AIM OF THE TASK
Could you repeat every line of the entries below word for word, but without the pictures?

** BEGIN RECORDS SUPPLIED **

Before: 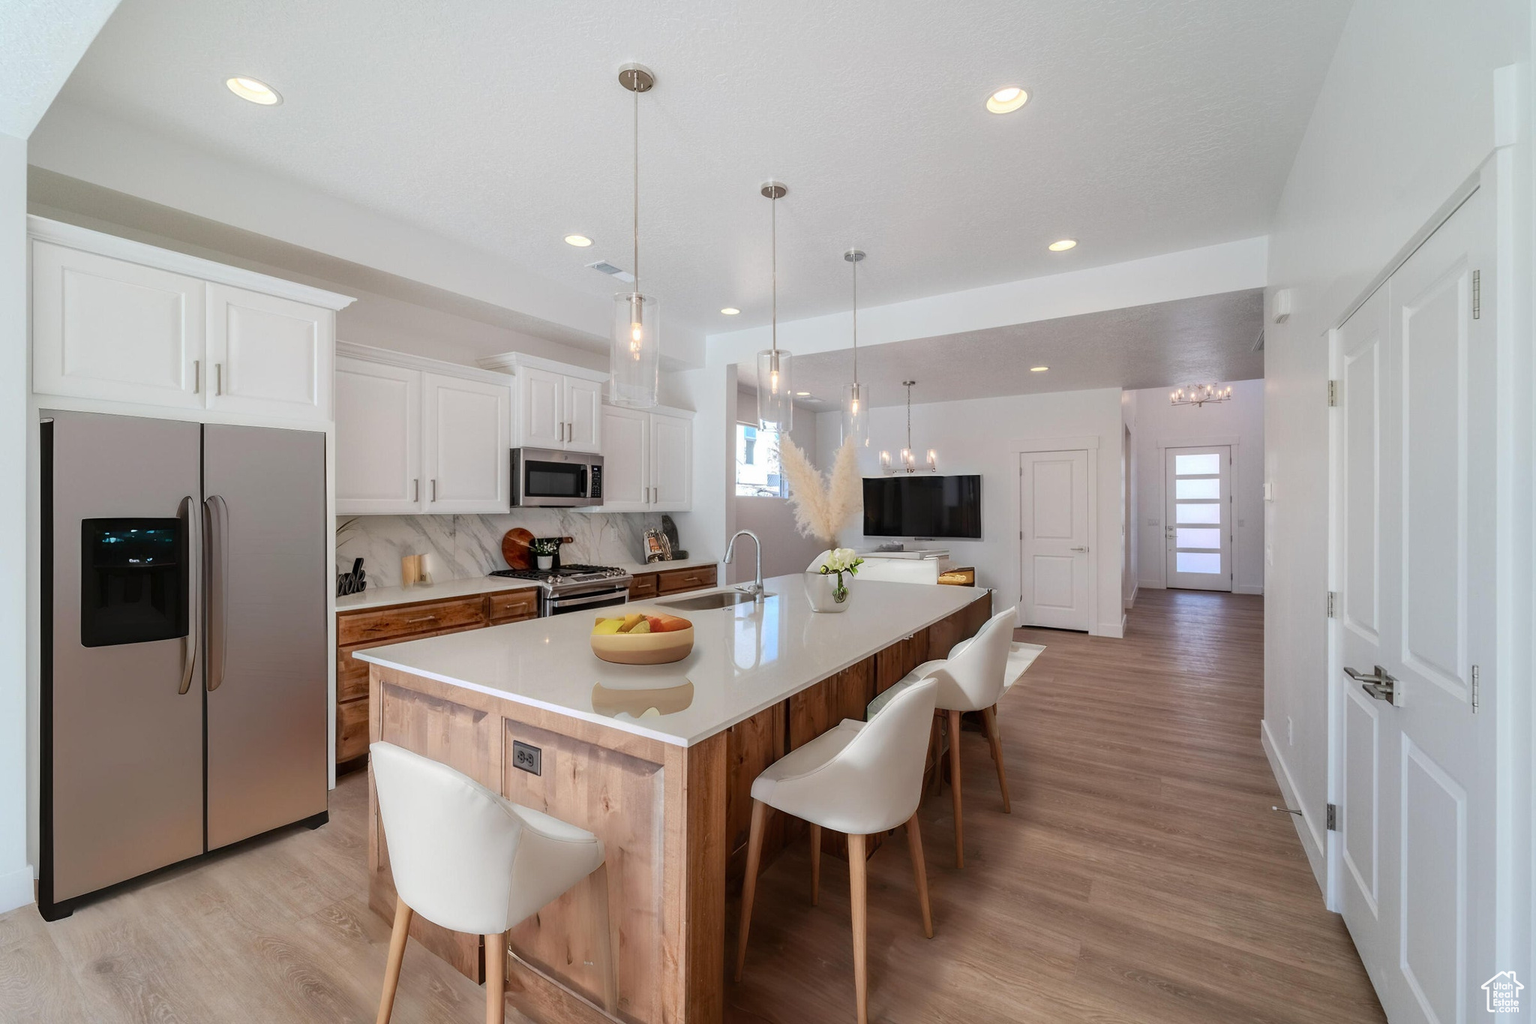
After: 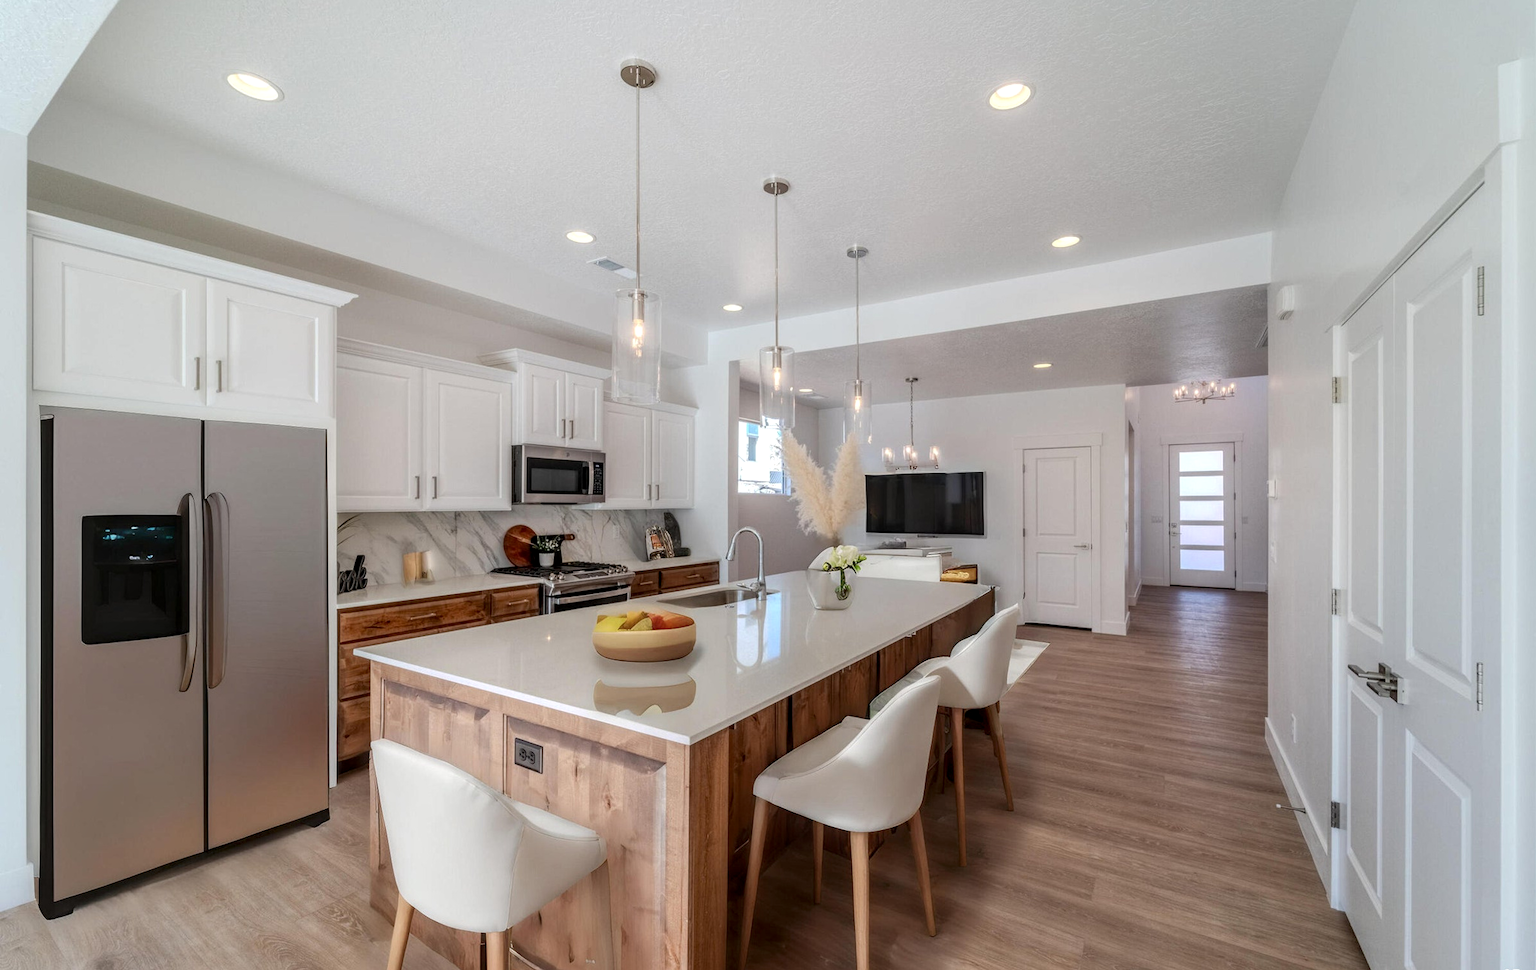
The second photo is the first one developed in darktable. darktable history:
local contrast: on, module defaults
crop: top 0.448%, right 0.264%, bottom 5.045%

** END RECORDS SUPPLIED **

ANSWER FOR THIS EXERCISE
Before: 
After: 
The second photo is the first one developed in darktable. darktable history:
local contrast: on, module defaults
crop: top 0.448%, right 0.264%, bottom 5.045%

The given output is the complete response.